There’s still a couple games left here if they want to do right by him.

Although maybe Kafka isn’t dying to inherit this mess, either. Maybe it’s better that the next three losses go on Daboll’s resume and not his.

Lock, Nabers upgraded to full participants

The same five Giants players didn’t practice on Thursday: edge rushers Brian Burns (ankle/neck) and Patrick Johnson (knee), linebacker Bobby Okereke (back), guard Aaron Stinnie (concussion) and corner Greg Stroman (shoulder/shin).

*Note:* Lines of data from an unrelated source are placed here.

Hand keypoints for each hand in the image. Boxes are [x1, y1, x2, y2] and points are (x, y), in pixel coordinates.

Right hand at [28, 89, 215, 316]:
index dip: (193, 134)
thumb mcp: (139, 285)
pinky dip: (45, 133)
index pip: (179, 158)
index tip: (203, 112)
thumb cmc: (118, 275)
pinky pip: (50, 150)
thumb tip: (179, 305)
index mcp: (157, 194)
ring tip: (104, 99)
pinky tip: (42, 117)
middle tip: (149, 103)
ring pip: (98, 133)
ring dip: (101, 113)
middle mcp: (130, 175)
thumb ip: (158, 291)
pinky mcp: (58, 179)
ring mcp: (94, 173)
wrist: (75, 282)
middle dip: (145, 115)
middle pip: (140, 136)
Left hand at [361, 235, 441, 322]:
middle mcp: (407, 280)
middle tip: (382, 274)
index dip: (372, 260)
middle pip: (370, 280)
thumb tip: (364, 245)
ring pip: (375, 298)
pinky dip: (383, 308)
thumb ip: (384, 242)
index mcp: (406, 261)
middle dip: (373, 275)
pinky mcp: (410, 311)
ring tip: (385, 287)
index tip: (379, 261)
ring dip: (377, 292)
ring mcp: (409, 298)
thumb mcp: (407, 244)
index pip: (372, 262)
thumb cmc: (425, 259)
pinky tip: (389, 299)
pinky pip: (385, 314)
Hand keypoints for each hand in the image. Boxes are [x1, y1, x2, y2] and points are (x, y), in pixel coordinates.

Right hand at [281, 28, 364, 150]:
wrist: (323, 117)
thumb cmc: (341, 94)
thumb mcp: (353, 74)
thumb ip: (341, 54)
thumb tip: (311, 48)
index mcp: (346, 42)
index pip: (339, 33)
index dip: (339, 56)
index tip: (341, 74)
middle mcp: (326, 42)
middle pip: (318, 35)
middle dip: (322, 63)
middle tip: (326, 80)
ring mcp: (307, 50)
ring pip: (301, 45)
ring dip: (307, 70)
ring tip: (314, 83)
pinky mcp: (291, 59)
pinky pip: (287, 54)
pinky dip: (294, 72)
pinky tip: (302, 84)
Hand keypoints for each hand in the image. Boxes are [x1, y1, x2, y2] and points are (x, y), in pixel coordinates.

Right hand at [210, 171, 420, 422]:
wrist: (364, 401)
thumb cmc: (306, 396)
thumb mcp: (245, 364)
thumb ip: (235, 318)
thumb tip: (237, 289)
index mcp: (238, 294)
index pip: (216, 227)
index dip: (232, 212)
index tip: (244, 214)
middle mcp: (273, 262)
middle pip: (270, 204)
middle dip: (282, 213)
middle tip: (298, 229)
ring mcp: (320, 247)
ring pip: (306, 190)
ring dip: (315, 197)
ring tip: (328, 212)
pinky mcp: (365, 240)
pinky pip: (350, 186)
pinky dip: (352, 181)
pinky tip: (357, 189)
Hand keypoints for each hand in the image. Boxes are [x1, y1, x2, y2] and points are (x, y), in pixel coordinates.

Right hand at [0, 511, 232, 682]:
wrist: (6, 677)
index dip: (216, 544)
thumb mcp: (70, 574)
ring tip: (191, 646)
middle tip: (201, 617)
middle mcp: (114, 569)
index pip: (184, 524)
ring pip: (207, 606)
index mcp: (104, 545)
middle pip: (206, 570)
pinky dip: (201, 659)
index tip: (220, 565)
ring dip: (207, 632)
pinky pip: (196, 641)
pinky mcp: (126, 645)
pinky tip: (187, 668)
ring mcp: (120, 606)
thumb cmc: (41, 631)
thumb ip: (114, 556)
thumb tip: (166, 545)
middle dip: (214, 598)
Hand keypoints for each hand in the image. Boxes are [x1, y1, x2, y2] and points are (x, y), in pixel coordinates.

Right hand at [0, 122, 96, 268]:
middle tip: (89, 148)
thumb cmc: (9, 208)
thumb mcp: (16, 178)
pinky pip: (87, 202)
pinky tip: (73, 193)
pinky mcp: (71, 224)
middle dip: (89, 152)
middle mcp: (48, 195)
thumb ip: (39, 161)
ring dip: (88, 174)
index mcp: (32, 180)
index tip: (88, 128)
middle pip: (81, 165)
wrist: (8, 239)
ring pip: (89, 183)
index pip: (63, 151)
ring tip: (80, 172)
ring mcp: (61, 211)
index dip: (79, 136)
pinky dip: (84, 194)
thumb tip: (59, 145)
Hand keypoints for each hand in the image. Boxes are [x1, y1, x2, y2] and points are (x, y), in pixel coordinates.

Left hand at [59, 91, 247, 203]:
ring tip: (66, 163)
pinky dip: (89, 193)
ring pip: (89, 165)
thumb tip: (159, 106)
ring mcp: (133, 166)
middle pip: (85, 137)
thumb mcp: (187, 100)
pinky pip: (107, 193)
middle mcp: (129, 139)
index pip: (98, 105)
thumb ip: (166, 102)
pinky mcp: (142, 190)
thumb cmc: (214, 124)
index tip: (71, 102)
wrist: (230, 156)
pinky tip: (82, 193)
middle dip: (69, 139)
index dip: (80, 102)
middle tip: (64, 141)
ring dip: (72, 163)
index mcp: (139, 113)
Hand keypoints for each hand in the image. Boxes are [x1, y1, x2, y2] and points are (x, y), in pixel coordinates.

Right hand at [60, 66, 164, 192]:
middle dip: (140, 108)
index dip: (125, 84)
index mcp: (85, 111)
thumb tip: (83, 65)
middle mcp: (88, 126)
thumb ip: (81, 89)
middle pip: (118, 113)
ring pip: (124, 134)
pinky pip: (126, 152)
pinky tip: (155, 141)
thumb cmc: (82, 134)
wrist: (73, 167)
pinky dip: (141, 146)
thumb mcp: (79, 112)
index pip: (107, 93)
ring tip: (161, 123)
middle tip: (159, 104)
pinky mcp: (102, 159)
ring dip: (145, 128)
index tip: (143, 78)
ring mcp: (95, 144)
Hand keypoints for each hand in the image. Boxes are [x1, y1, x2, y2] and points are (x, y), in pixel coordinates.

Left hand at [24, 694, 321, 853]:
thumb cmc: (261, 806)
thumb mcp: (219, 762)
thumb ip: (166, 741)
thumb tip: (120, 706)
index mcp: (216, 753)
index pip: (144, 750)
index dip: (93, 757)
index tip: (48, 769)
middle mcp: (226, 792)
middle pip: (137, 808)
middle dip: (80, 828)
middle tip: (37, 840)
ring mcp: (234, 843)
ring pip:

Eight players remained limited: corners Deonte Banks (rib), Art Green (shoulder) and Dru Phillips (shoulder); wide receiver Wan’Dale Robinson (shoulder); center John Michael Schmitz (ankle); quarterback Tommy DeVito (concussion); defensive lineman Rakeem Nunez-Roches (neck/shoulder); running back Tyrone Tracy Jr. (ankle) and corner Cor’Dale Flott (quad/finger), who had a new finger injury added to his designation.

Eight players were full participants: quarterback Drew Lock (heel/left elbow), wide receiver Malik Nabers (knee/foot), tight end Chris Manhertz (ankle), safety Dane Belton (knee), defensive lineman Cory Durden (shoulder), linebacker Dyontae Johnson (ankle) and lineman Austin Schlottmann (fibula).